====== INPUT DATA ======

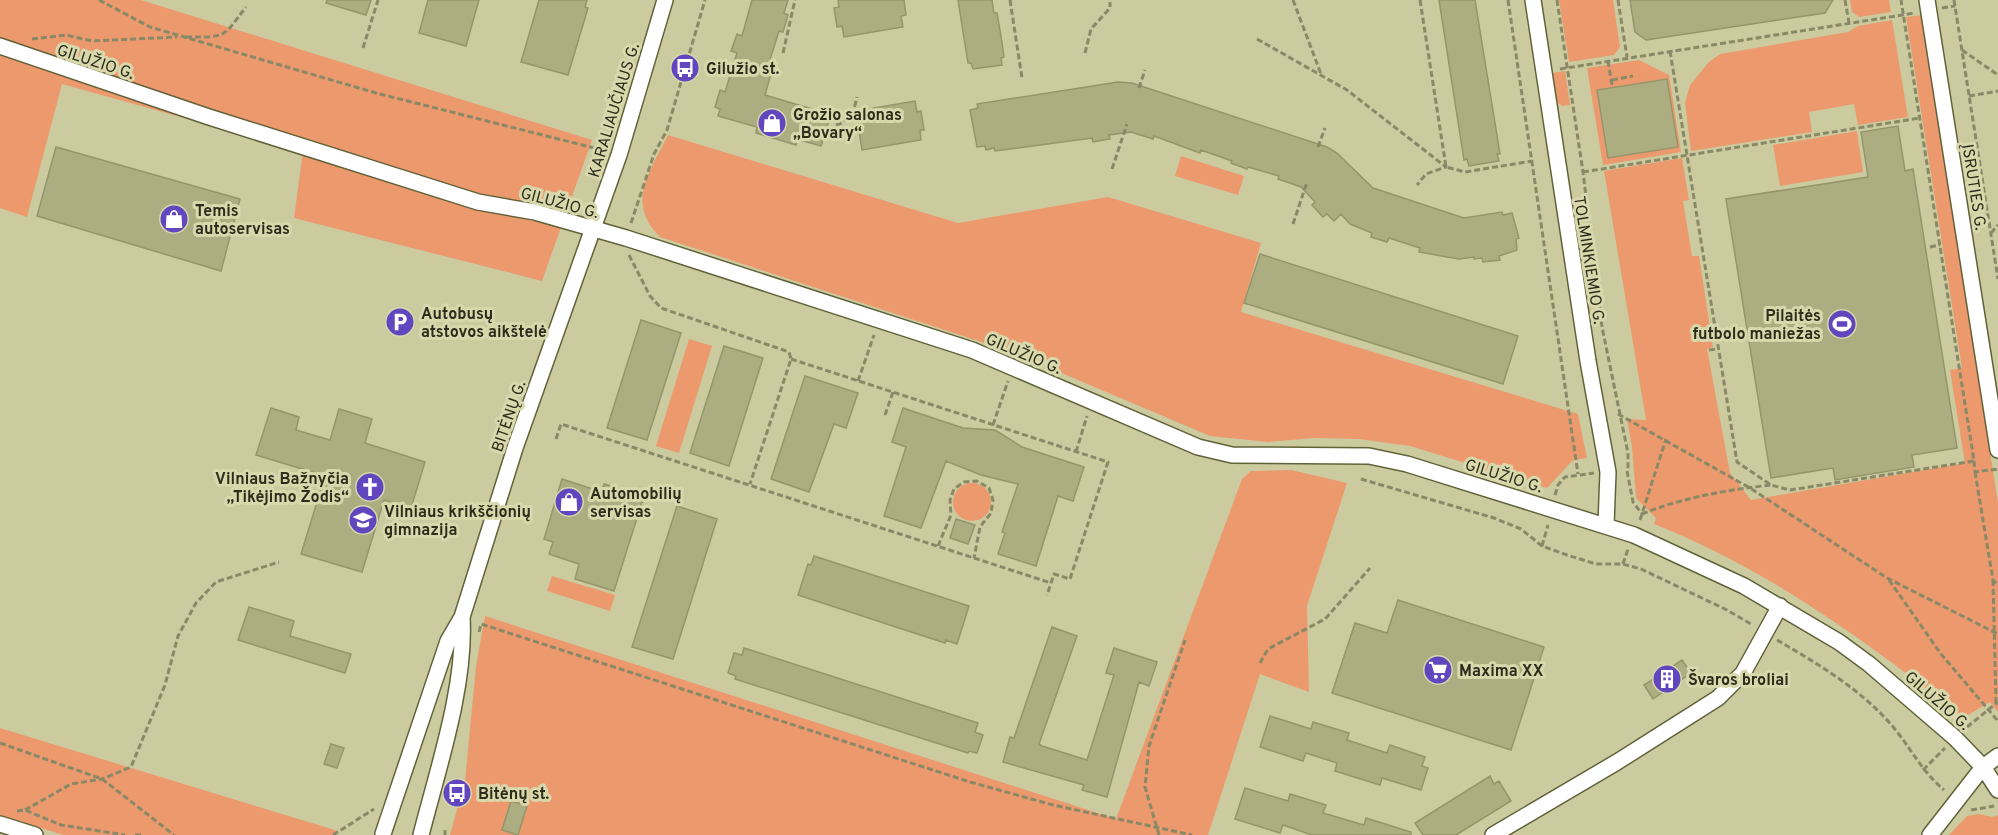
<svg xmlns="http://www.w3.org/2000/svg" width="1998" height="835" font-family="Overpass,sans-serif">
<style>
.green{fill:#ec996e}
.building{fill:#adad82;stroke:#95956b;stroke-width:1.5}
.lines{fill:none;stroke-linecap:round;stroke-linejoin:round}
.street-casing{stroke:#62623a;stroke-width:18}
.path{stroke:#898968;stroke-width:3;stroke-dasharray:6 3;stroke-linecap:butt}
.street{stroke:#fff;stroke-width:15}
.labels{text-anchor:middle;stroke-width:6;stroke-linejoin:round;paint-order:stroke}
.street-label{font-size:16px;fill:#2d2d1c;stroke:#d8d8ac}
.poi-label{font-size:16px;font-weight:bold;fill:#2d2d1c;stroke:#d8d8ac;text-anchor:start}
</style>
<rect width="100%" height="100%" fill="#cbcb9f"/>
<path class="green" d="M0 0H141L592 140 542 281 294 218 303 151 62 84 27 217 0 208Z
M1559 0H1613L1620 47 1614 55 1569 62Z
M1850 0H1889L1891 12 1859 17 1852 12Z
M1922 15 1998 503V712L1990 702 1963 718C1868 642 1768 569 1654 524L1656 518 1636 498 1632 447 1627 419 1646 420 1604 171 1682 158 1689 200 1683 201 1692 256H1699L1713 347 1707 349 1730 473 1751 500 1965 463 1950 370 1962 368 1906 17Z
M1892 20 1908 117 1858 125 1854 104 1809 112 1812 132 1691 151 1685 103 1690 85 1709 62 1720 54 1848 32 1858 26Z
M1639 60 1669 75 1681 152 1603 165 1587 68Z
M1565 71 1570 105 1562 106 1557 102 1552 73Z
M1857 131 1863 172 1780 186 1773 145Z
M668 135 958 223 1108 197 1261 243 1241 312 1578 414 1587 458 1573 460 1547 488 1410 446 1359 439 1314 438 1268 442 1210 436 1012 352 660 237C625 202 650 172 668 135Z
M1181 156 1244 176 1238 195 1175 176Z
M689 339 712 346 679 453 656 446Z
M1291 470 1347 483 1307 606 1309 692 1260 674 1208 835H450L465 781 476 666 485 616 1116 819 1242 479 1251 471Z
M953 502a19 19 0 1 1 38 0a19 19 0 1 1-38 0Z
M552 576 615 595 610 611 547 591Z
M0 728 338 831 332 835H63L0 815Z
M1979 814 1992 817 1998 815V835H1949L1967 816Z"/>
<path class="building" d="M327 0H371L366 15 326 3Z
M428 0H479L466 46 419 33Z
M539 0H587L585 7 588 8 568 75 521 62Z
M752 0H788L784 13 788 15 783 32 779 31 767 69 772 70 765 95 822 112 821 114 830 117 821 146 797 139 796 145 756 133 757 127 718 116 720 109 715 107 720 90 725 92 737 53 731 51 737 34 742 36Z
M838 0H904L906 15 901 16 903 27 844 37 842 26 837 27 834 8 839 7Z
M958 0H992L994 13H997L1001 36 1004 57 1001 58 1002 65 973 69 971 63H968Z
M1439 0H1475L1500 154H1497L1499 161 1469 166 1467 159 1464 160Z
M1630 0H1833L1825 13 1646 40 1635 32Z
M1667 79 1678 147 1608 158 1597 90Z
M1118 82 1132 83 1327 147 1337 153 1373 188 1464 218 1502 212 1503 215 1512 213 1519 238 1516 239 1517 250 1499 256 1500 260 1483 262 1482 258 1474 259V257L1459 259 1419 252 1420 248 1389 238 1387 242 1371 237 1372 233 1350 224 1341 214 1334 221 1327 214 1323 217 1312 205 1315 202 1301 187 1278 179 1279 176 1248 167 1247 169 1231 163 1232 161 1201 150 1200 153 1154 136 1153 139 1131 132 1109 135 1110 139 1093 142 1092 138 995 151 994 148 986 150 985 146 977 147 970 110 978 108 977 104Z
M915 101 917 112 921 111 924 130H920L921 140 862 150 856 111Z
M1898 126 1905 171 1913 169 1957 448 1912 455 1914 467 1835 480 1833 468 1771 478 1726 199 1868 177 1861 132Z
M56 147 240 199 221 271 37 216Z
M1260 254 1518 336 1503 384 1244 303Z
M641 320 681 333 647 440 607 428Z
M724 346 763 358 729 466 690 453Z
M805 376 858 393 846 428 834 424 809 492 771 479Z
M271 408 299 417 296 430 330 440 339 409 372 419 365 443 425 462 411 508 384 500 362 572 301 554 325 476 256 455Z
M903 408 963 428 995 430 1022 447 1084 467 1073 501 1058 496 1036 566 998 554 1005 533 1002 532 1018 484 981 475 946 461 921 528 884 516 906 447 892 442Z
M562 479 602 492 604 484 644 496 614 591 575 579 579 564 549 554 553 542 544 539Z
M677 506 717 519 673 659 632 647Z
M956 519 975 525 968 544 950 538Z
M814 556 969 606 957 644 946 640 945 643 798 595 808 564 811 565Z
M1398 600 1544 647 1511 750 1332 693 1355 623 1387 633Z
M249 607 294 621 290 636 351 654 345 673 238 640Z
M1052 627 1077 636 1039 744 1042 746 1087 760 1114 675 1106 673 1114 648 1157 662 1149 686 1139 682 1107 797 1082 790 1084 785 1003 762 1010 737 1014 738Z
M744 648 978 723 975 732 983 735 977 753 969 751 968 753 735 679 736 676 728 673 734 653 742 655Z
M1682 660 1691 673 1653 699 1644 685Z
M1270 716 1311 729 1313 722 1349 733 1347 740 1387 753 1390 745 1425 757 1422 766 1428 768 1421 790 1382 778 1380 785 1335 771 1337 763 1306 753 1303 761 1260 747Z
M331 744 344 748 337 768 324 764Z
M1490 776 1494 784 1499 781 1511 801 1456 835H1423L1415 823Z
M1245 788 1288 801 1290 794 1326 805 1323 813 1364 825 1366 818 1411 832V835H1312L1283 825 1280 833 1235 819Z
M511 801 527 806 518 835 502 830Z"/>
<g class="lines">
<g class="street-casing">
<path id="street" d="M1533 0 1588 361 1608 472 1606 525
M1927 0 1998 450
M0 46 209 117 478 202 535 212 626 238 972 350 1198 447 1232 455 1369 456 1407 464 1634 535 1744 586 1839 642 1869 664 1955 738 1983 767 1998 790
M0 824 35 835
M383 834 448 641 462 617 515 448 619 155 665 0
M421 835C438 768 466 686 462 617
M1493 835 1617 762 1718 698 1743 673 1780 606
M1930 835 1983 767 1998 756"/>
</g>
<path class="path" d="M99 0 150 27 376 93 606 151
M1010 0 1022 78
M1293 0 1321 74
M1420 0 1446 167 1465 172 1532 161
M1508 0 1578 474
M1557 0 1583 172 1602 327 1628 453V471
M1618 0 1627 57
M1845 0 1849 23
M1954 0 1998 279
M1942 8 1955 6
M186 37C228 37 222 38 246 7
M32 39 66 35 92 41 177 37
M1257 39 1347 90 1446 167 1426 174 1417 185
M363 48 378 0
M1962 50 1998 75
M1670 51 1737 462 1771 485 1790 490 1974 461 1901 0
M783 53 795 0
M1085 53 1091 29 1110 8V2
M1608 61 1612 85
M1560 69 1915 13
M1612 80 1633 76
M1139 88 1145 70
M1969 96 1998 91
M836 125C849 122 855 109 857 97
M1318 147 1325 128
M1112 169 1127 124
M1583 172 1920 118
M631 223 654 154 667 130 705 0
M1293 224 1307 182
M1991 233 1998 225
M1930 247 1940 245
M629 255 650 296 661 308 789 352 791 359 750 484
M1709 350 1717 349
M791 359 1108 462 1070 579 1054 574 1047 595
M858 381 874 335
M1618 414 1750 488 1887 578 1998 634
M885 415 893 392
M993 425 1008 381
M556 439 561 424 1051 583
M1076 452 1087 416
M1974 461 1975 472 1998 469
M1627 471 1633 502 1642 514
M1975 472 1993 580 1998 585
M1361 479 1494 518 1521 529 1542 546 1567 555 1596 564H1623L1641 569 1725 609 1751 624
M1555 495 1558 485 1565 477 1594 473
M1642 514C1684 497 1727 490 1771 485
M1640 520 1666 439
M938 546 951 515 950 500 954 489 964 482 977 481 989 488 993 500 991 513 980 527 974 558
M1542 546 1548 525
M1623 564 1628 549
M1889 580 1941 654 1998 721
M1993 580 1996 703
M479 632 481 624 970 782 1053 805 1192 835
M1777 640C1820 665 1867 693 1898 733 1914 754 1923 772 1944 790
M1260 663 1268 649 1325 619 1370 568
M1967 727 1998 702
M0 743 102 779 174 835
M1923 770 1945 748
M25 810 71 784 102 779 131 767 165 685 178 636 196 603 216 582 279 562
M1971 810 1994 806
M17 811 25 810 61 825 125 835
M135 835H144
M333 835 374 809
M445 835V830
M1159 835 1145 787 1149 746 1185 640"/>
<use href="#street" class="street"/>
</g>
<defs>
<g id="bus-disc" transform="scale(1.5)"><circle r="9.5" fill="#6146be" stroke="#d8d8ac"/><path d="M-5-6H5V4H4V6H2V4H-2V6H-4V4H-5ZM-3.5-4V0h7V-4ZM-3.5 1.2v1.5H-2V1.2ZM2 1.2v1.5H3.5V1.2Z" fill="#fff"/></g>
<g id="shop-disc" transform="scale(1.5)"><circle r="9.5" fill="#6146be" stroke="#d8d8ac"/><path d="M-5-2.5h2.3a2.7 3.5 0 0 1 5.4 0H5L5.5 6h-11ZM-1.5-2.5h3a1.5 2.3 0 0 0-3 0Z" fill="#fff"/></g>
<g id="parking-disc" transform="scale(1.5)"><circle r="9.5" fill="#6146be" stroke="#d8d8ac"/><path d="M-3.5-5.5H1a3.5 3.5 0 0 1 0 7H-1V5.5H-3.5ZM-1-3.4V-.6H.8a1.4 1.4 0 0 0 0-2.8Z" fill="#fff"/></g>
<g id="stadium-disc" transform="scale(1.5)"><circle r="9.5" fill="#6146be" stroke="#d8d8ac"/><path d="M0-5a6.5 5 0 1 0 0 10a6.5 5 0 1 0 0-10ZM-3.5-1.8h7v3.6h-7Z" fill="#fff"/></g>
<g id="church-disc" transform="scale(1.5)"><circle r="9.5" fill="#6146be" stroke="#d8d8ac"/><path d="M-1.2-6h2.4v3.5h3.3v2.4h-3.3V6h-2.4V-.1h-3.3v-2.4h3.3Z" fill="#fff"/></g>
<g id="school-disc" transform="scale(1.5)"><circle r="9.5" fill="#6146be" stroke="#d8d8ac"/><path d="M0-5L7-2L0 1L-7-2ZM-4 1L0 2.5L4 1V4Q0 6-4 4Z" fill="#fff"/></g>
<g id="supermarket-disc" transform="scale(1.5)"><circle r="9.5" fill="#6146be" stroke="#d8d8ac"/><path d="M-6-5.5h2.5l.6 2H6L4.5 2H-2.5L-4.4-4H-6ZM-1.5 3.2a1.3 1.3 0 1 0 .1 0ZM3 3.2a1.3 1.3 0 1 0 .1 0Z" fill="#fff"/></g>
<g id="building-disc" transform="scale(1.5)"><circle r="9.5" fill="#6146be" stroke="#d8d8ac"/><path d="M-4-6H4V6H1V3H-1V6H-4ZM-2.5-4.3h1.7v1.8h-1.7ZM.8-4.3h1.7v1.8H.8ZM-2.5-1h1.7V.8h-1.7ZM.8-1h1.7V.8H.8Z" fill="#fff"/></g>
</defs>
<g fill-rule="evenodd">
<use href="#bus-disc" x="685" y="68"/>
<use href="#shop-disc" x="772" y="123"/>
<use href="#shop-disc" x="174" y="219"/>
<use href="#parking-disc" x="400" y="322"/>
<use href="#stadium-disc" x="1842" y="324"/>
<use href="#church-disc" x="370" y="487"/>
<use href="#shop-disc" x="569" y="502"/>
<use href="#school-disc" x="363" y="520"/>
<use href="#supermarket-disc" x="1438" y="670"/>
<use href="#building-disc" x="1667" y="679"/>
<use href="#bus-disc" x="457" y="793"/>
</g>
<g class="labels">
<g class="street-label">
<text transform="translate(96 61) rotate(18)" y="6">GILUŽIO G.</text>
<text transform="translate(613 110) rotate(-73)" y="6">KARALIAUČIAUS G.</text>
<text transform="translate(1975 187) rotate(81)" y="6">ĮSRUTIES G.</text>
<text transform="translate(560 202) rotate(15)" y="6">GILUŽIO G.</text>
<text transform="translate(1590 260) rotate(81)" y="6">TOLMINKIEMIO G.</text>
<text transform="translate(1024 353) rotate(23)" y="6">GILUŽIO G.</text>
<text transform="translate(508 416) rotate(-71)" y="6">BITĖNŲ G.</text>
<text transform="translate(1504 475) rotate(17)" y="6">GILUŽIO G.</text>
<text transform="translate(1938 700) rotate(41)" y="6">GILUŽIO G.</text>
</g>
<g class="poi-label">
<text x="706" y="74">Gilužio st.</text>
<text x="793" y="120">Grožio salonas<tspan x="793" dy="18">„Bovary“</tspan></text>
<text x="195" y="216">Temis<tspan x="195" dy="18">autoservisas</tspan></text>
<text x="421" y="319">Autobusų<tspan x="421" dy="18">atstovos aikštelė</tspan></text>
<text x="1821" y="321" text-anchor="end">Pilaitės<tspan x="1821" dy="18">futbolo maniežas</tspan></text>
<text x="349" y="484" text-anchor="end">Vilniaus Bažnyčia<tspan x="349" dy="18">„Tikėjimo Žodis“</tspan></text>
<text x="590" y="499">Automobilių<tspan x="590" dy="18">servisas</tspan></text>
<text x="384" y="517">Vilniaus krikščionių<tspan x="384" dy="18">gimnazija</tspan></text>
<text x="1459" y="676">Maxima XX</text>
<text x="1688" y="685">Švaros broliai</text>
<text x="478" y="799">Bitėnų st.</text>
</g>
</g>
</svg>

======

### PROBLEM DETAILS:
Write out every line from the entries where "lines" appears.

### EXERCISE SOLUTION:
.lines{fill:none;stroke-linecap:round;stroke-linejoin:round}
<g class="lines">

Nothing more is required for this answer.